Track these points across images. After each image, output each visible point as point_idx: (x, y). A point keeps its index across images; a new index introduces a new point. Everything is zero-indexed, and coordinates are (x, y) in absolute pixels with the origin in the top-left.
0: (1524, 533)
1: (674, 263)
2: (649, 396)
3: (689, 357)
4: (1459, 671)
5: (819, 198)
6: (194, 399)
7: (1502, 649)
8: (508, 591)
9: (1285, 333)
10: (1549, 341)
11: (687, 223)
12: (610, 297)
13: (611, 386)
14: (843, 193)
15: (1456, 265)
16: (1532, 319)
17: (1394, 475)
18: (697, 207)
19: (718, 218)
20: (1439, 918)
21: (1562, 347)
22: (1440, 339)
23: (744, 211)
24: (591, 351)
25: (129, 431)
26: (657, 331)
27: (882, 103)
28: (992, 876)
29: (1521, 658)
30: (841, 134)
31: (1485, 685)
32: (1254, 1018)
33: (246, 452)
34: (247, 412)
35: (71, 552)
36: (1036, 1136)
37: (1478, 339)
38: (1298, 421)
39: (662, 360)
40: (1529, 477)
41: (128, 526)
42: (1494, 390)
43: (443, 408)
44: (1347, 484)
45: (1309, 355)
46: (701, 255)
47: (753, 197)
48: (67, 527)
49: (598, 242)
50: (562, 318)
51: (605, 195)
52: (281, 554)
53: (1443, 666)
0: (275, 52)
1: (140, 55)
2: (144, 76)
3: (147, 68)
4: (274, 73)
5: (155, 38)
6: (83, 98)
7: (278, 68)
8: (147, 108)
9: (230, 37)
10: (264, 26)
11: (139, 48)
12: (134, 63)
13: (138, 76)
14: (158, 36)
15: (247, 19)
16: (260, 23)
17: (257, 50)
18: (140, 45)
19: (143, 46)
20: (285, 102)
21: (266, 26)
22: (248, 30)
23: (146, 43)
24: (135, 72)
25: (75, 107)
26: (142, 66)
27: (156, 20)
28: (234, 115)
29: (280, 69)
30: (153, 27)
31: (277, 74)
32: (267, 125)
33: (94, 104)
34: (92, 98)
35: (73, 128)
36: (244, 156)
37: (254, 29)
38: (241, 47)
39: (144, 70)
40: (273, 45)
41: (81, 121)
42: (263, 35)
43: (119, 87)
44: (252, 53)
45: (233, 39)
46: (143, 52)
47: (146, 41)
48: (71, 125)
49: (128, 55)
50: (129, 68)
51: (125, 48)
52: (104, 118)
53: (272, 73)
-----
▸ Task instructions
Print the whole listing above again, line for line and unchanged, from its first line through its last.

▸ Answer box
Track these points across images. After each image, output each visible point as point_idx: (x, y). A point keeps its index across images; a new index introduces a new point. Everything is zero-indexed, and coordinates are (x, y) in absolute pixels with the origin in the top-left.
0: (1524, 533)
1: (674, 263)
2: (649, 396)
3: (689, 357)
4: (1459, 671)
5: (819, 198)
6: (194, 399)
7: (1502, 649)
8: (508, 591)
9: (1285, 333)
10: (1549, 341)
11: (687, 223)
12: (610, 297)
13: (611, 386)
14: (843, 193)
15: (1456, 265)
16: (1532, 319)
17: (1394, 475)
18: (697, 207)
19: (718, 218)
20: (1439, 918)
21: (1562, 347)
22: (1440, 339)
23: (744, 211)
24: (591, 351)
25: (129, 431)
26: (657, 331)
27: (882, 103)
28: (992, 876)
29: (1521, 658)
30: (841, 134)
31: (1485, 685)
32: (1254, 1018)
33: (246, 452)
34: (247, 412)
35: (71, 552)
36: (1036, 1136)
37: (1478, 339)
38: (1298, 421)
39: (662, 360)
40: (1529, 477)
41: (128, 526)
42: (1494, 390)
43: (443, 408)
44: (1347, 484)
45: (1309, 355)
46: (701, 255)
47: (753, 197)
48: (67, 527)
49: (598, 242)
50: (562, 318)
51: (605, 195)
52: (281, 554)
53: (1443, 666)
0: (275, 52)
1: (140, 55)
2: (144, 76)
3: (147, 68)
4: (274, 73)
5: (155, 38)
6: (83, 98)
7: (278, 68)
8: (147, 108)
9: (230, 37)
10: (264, 26)
11: (139, 48)
12: (134, 63)
13: (138, 76)
14: (158, 36)
15: (247, 19)
16: (260, 23)
17: (257, 50)
18: (140, 45)
19: (143, 46)
20: (285, 102)
21: (266, 26)
22: (248, 30)
23: (146, 43)
24: (135, 72)
25: (75, 107)
26: (142, 66)
27: (156, 20)
28: (234, 115)
29: (280, 69)
30: (153, 27)
31: (277, 74)
32: (267, 125)
33: (94, 104)
34: (92, 98)
35: (73, 128)
36: (244, 156)
37: (254, 29)
38: (241, 47)
39: (144, 70)
40: (273, 45)
41: (81, 121)
42: (263, 35)
43: (119, 87)
44: (252, 53)
45: (233, 39)
46: (143, 52)
47: (146, 41)
48: (71, 125)
49: (128, 55)
50: (129, 68)
51: (125, 48)
52: (104, 118)
53: (272, 73)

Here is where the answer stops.